Page:Robert - Les Mendiants de Paris, 1872.djvu/208

Cette page a été validée par deux contributeurs.
204
LES MENDIANTS DE PARIS

— Mais nous vouloir juger des moyens, dit impérieusement Corbeau.

— Pardi ! rien de plus facile, répond le Cafre ; Jupiter n’a qu’à aller montrer sa figure au jeune monsieur, et il donnera beaucoup d’argent à lui.

— C’est drôle, remarque Eustache ; si j’étais riche, j’en donnerais pour ne pas la voir.

— Pas de plaisanteries quand on parle d’affaires, dit Corbeau.
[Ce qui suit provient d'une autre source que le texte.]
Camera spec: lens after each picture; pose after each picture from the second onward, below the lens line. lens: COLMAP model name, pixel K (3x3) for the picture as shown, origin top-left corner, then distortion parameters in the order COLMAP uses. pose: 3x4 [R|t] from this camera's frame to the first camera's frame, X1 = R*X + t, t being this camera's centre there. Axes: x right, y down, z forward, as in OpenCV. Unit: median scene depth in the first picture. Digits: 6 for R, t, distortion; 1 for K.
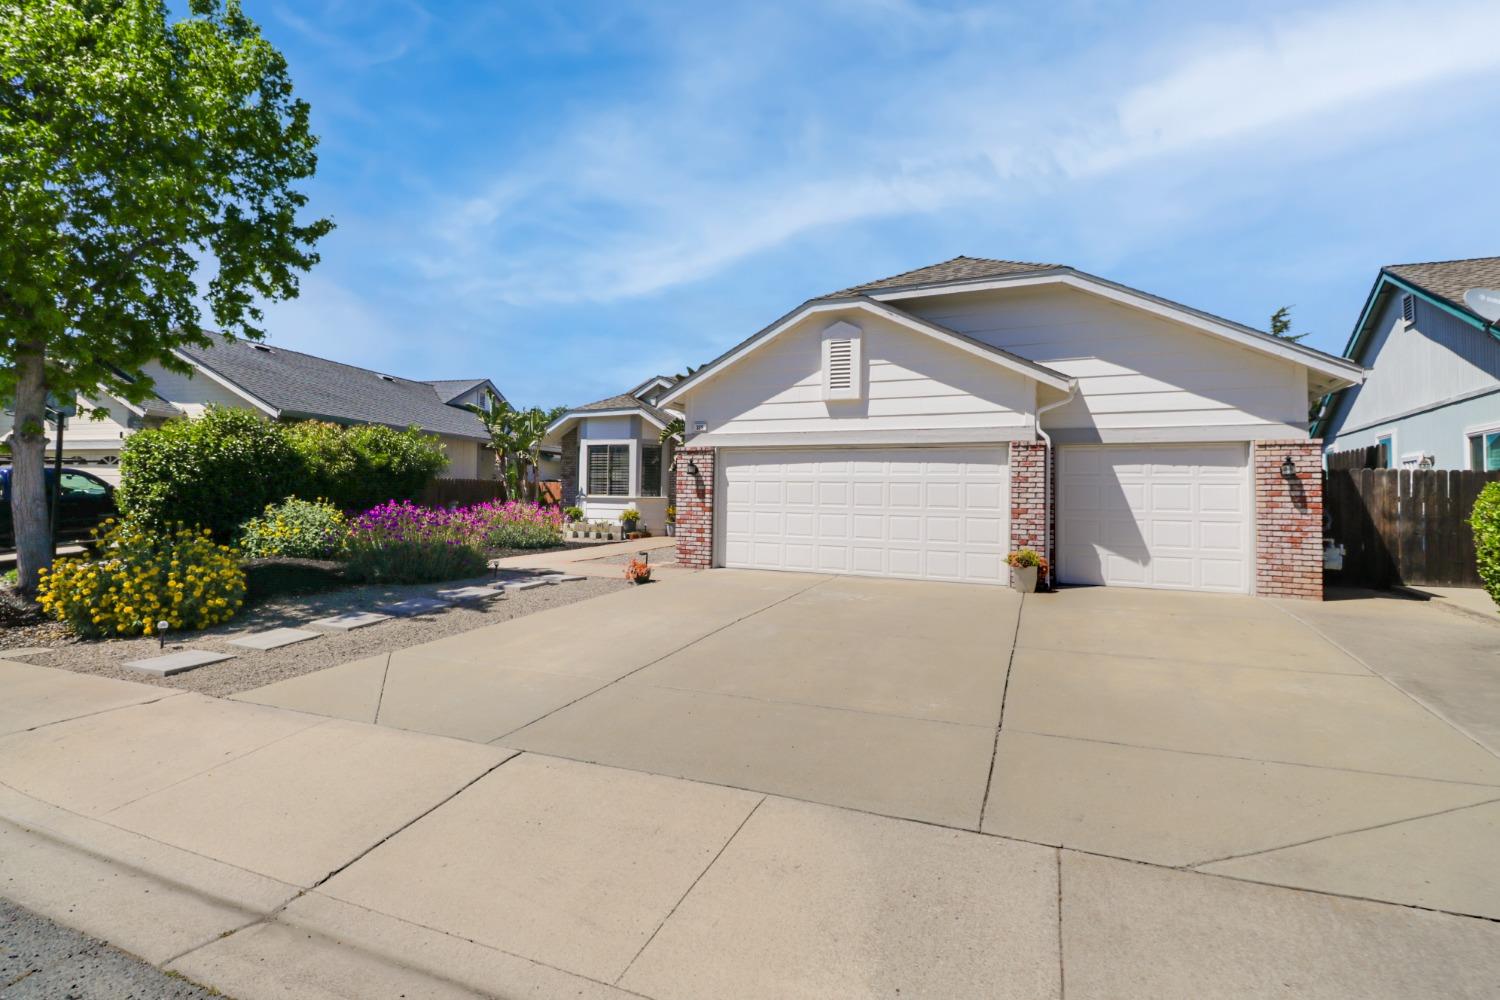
lens RADIAL K [[728.6, 0, 735.7], [0, 728.6, 483.1], [0, 0, 1]] dist [0.001453, -0.011908]
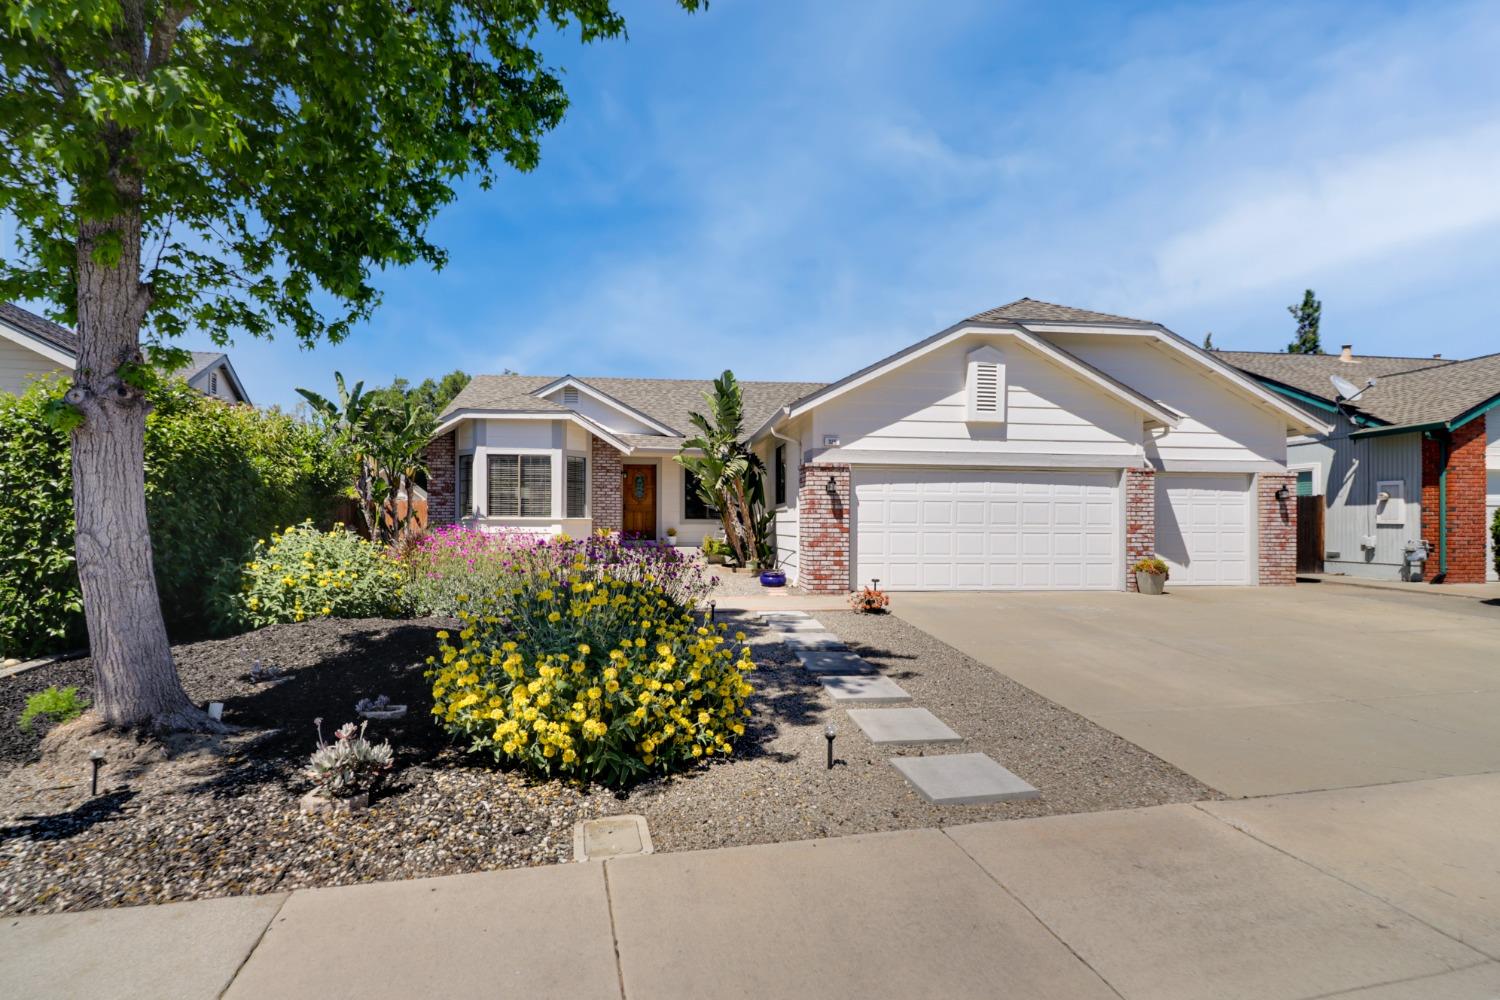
lens RADIAL K [[717.7, 0, 745.1], [0, 717.7, 528.9], [0, 0, 1]] dist [0.000440, -0.000252]
pose [[0.841647, -0.016701, 0.539770, -0.634330], [-0.003185, 0.999351, 0.035888, 0.001378], [-0.540018, -0.031925, 0.841047, 0.294933]]
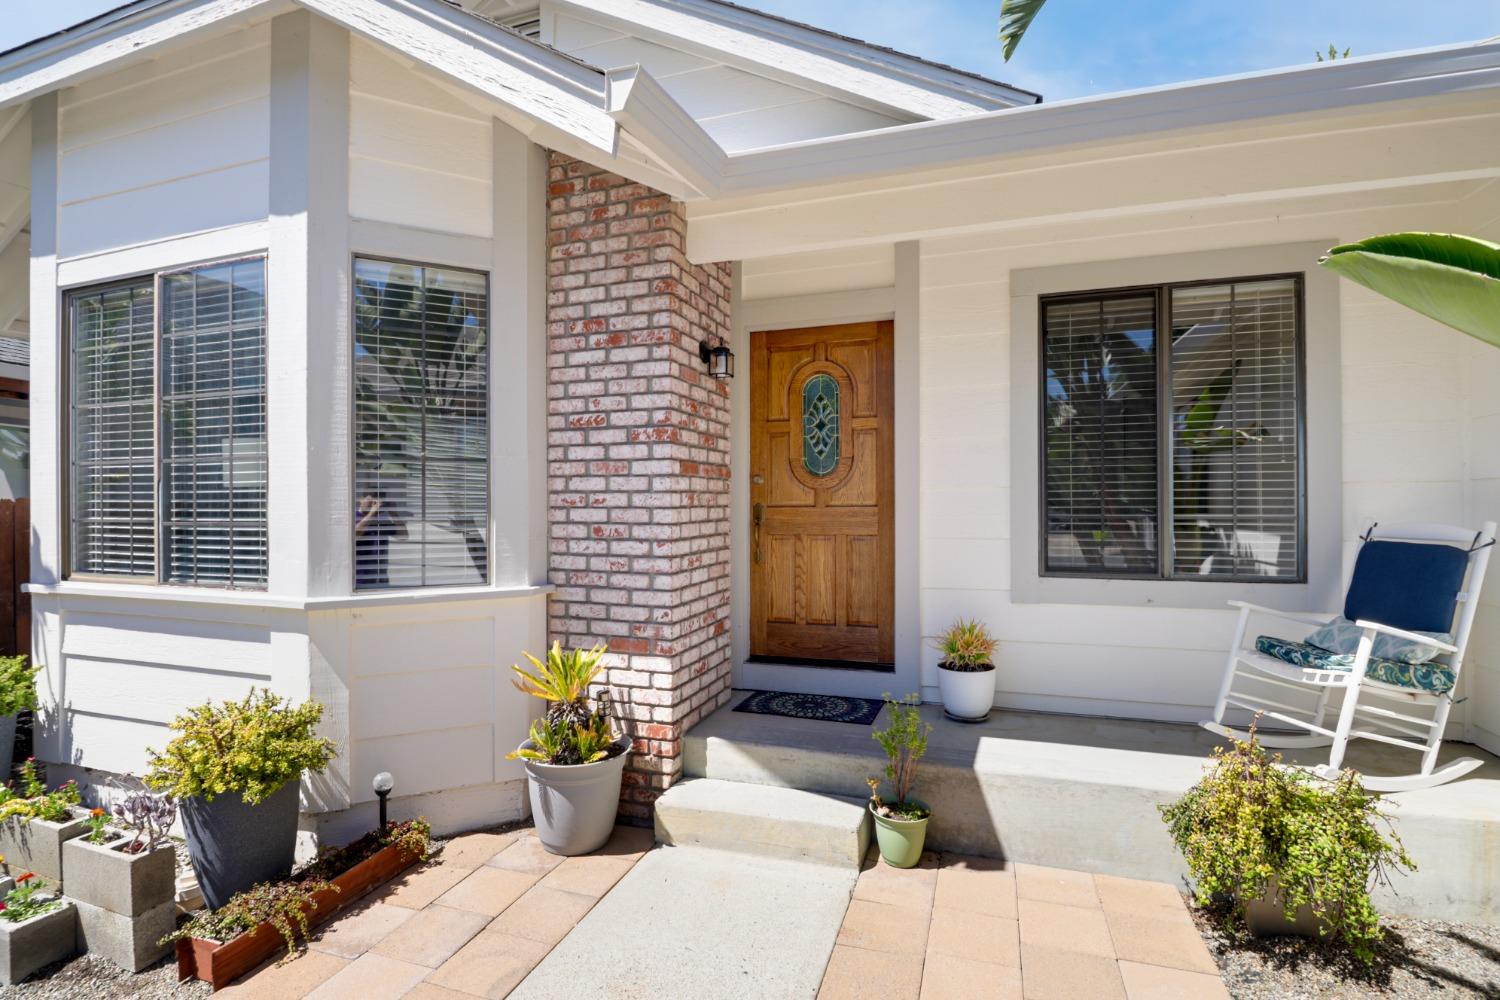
lens RADIAL K [[703.4, 0, 749.9], [0, 703.4, 507.7], [0, 0, 1]] dist [0.001025, -0.014348]
pose [[0.991146, -0.019005, 0.131410, -0.103440], [0.015709, 0.999537, 0.026072, -0.002948], [-0.131845, -0.023776, 0.990985, 1.320124]]
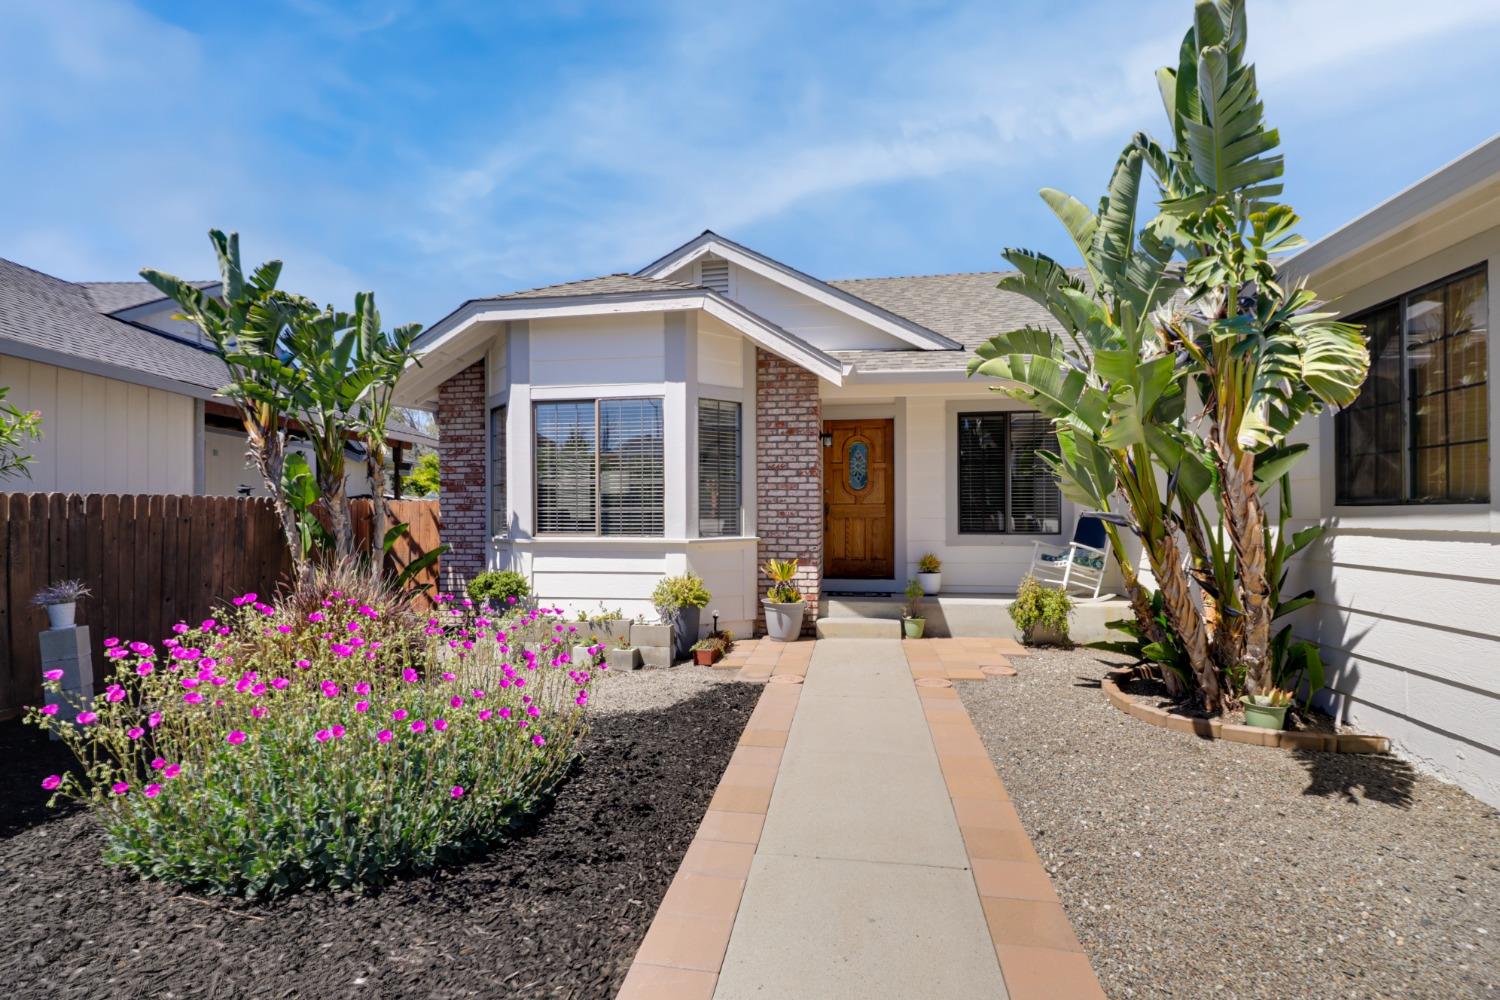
lens RADIAL K [[706.2, 0, 736.2], [0, 706.2, 513.6], [0, 0, 1]] dist [0.001752, -0.013153]
pose [[0.957292, -0.017764, 0.288576, -0.337725], [0.010070, 0.999554, 0.028122, -0.005818], [-0.288946, -0.024015, 0.957044, 1.015913]]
Puis, s’adressant au nègre, il ajoute :

— Vous êtes donc d’anciennes connaissances, ce beau seigneur et toi ?

— Jupiter veut pas dire plus ; Jupiter sait comment le monsieur donnera à lui, ça suffit.

— Non, morbleu ! ça ne suffit pas ; il faut encore que Jupiter partage l’argent avec nous, dit Corbeau, que les autres mendiants approuvent du bonnet.

— Puisque c’est convenu, répond le Cafre en grondant.

— Port bien. Et à quand l’opération ?

— Ah ! faut donner à moi le temps d’y penser.

— Si tu retenais un denier de la somme, ajoute le vieux Satan avec un regard sinistre, je le saurais, et il t’en coûterait gros.

— C’est assez dit.

— Tu viendras nous rejoindre après-demain au soir au Trou-à-Vin ; nous ferons le partage en petit comité.

— Et si l’affaire, est bonne, dit un bon compagnon, on boira à ta santé.

— Ah ! cette fois, s’écria Godois, je voudrais bien…

— Manger du lapin !… animal… Ce n’est pas de cela dont il s’agit ; il faudrait seulement qu’il n’y eût pas d’orage.

— Ça étourdit ; on ne sait pas ce qu’on fait ; nous étions tous sous la table.

— Et vous disiez que c’étaient des coups de tonnerre, remarque le président… oui, de Tonnerre en bouteille.

— N’importe, dit l’économe Jean-Marie, l’orage nuit toujours ; la dernière fois, en a porté ses dégâts sur notre compte, et ça revient trop cher.

— C’est bon, on commandera le temps après le menu du souper.

— Après-demain donc ! s’écrièrent tous les mendiants.